TimeAndSpaceIO / SmoothieMap

A gulp of low latency Java
295 stars 30 forks source link

Keys collision by 30 lowest bits limitation #4

Closed frajt closed 6 years ago

frajt commented 8 years ago

Hi,

I am just wondering whether or not the 30 lowest bit keys collision limitation is no-go for a real production usage? I cannot imagine that we deploy code which can anytime run into an illegal state exception without us having any chance to fix it. Whatever 'salt' we can add to key hash codes we still cannot guarantee that keys won't collide at 30 lowest bits. I understand that the probability is very low as the collision is limited to a single segment only but the Smoothie Map code has very explicit termination by throwing the illegal state exception.

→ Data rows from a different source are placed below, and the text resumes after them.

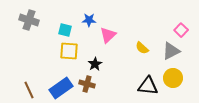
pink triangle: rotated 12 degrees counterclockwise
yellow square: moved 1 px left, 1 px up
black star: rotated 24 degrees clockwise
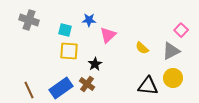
brown cross: rotated 21 degrees clockwise
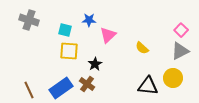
gray triangle: moved 9 px right
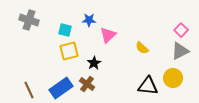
yellow square: rotated 18 degrees counterclockwise
black star: moved 1 px left, 1 px up
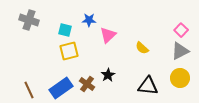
black star: moved 14 px right, 12 px down
yellow circle: moved 7 px right
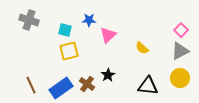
brown line: moved 2 px right, 5 px up
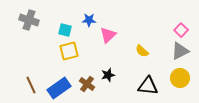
yellow semicircle: moved 3 px down
black star: rotated 16 degrees clockwise
blue rectangle: moved 2 px left
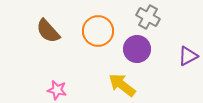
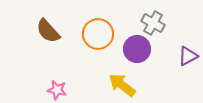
gray cross: moved 5 px right, 6 px down
orange circle: moved 3 px down
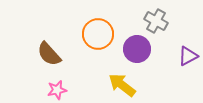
gray cross: moved 3 px right, 2 px up
brown semicircle: moved 1 px right, 23 px down
pink star: rotated 24 degrees counterclockwise
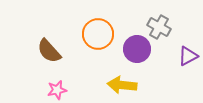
gray cross: moved 3 px right, 6 px down
brown semicircle: moved 3 px up
yellow arrow: rotated 32 degrees counterclockwise
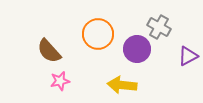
pink star: moved 3 px right, 9 px up
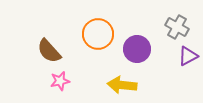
gray cross: moved 18 px right
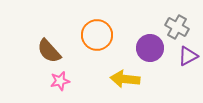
orange circle: moved 1 px left, 1 px down
purple circle: moved 13 px right, 1 px up
yellow arrow: moved 3 px right, 6 px up
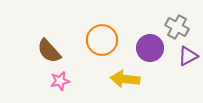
orange circle: moved 5 px right, 5 px down
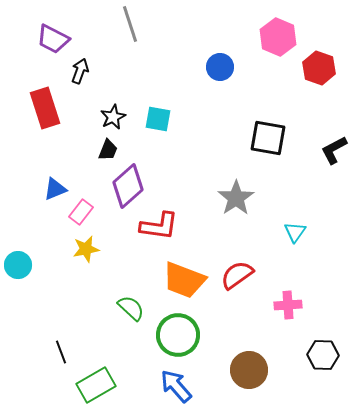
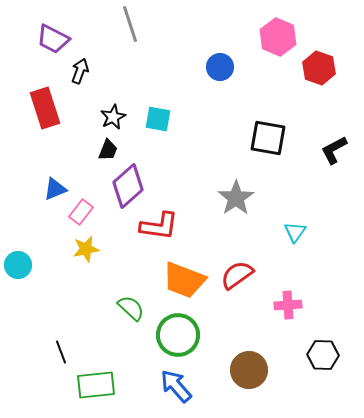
green rectangle: rotated 24 degrees clockwise
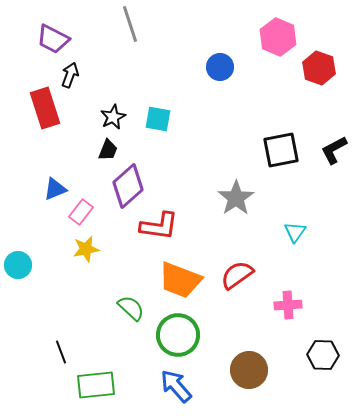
black arrow: moved 10 px left, 4 px down
black square: moved 13 px right, 12 px down; rotated 21 degrees counterclockwise
orange trapezoid: moved 4 px left
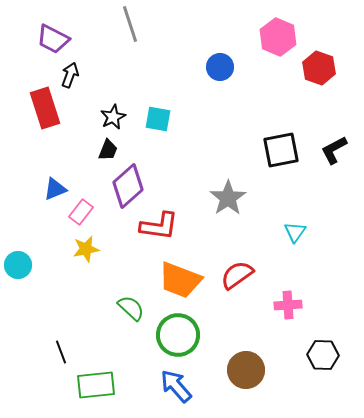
gray star: moved 8 px left
brown circle: moved 3 px left
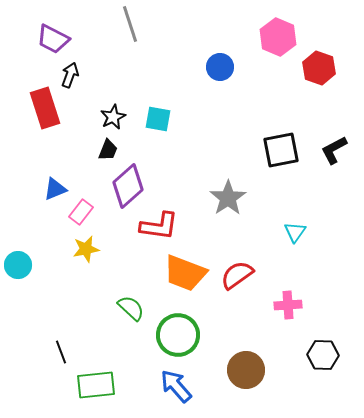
orange trapezoid: moved 5 px right, 7 px up
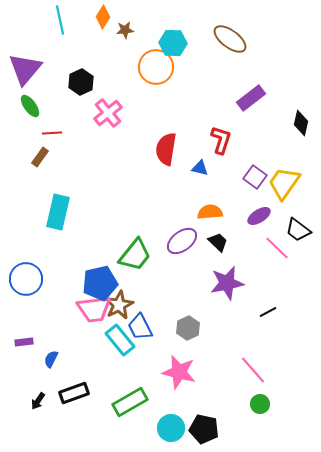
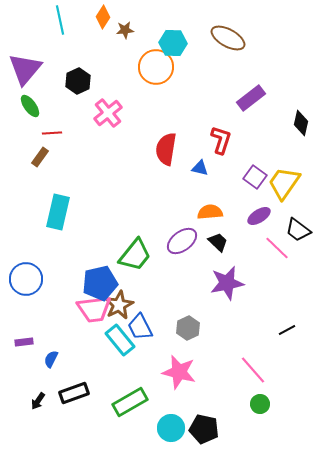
brown ellipse at (230, 39): moved 2 px left, 1 px up; rotated 8 degrees counterclockwise
black hexagon at (81, 82): moved 3 px left, 1 px up
black line at (268, 312): moved 19 px right, 18 px down
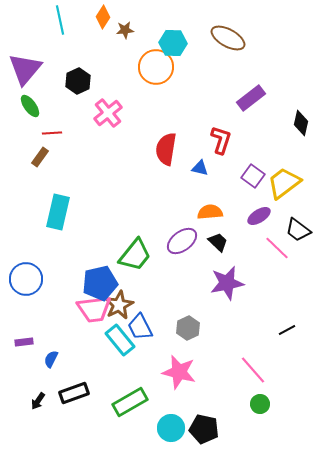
purple square at (255, 177): moved 2 px left, 1 px up
yellow trapezoid at (284, 183): rotated 18 degrees clockwise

Isn't there an option to somehow re-shake the data to get rid of the segment collision even with the put operation cost increase to O(N)?

Regards, Michal

leventov commented 7 years ago

@frajt, the probability is about 10-19 * number of keys in your map. Given that in "real production usage" applications crash routinely bacause of bugs, OutOfMemoryErrors, etc., I would not consider this collision problem a no-go.

To ensure even key hash code distribution, you should override SmoothieMap.keyHashCode() and correspondingly keysEqual(). E. g. if your keys are Strings, you can use LongHashFunction.xx_r39(someRuntimeGeneratedRandomSeed).hashChars(key) instead of the infamous default String's hashCode().

In Smoothie Map 1.3, there is no workaround for this, if 32 keys do happen to collide. It is possible to change the source code so that it would not crash in this case, and continue to work with linear key access complexity, it's just not implemented.